Die frühere US-Aussenministerin Hillary Clinton hat sich offenbar noch vor wenigen Monaten dafür stark gemacht, die syrischen Rebellen auszubilden und auch zu bewaffnen. Einem Zeitungsbericht zufolge soll sie mit diesen Plänen allerdings beim Präsidialamt gescheitert sein.

Wollte die syrischen Rebellen offenbar bewaffnen, konnte sich aber nicht durchsetzen: Hillary Clinton

Bildlegende: Wollte die syrischen Rebellen offenbar bewaffnen, konnte sich aber nicht durchsetzen: Hillary Clinton Keystone

Das US-Präsidialamt hat einem Zeitungsbericht zufolge im vergangenen Sommer Pläne der damaligen Aussenministerin Hillary Clinton und des früheren CIA-Chefs David Petraeus zur Bewaffnung und Ausbildung syrischer Rebellen abgelehnt.

Grund für die Entscheidung seien Sorgen gewesen, die USA könnten in den Konflikt hineingezogen werden, berichtete die «New York Times». Ausserdem sei befürchtet worden, dass die Waffen in die falschen Hände geraten könnten.

Endgültig sei der Plan begraben worden, als Petraeus wegen einer ausserehelichen Affäre sein Amt aufgeben und Clinton aus gesundheitlichen Gründen kürzer treten musste, berichtete die Zeitung unter Berufung auf Regierungskreise weiter.
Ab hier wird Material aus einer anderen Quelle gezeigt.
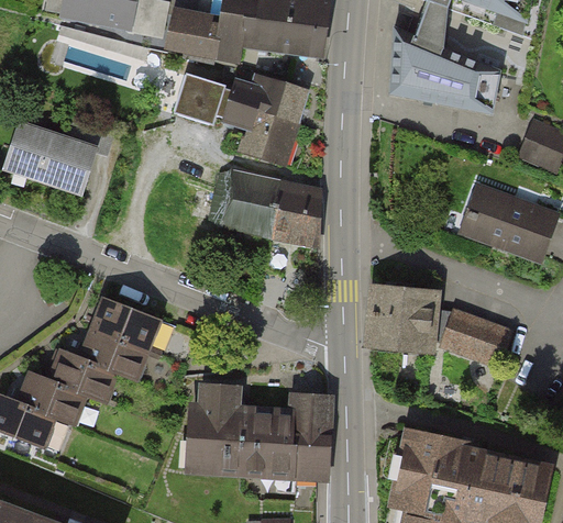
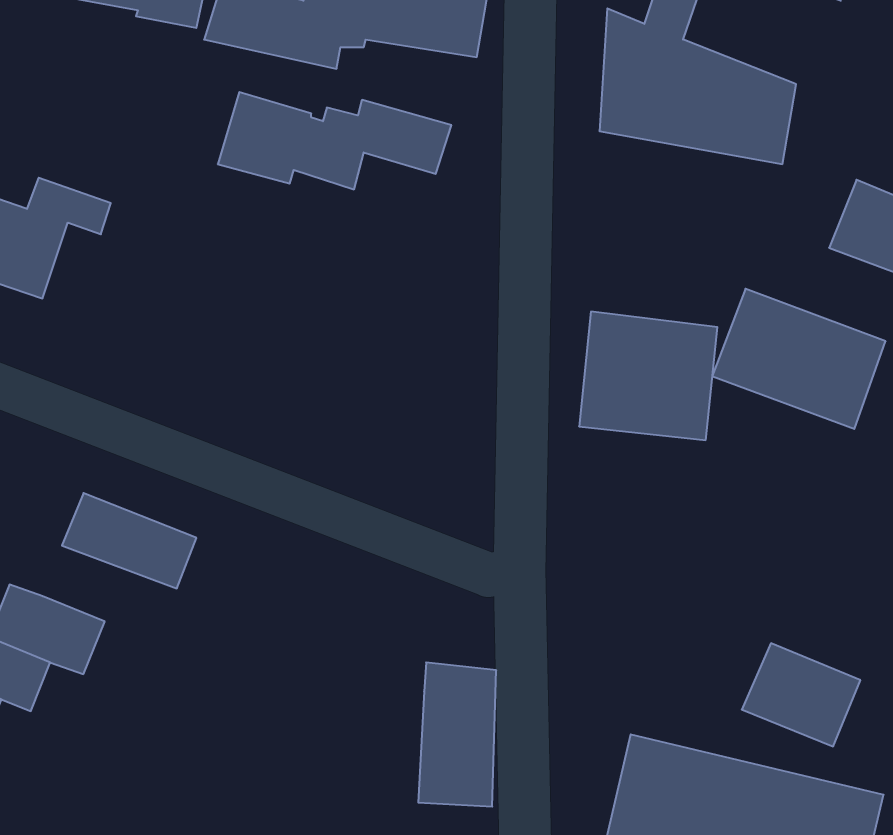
building: [227,107,298,164] -> none
building: [210,170,321,242] -> none
building: [367,282,445,355] -> [579,312,717,440]
building: [446,309,514,367] -> [742,643,860,746]
building: [76,329,152,382] -> none
building: [199,386,291,474] -> none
Neue Bescheidenheit in Washington

4:27 min, aus Echo der Zeit vom 02.02.2013

Der scheidende Verteidigungsminister Leon Panetta habe Regierungsvertretern zufolge der Idee positiv gegenüber gestanden. Petraeus und Panetta lehnten dem Blatt zufolge eine Stellungnahme ab. Clinton hatte sich vor kurzem in einem «Times»-Interview nicht zu der Frage äussern wollen.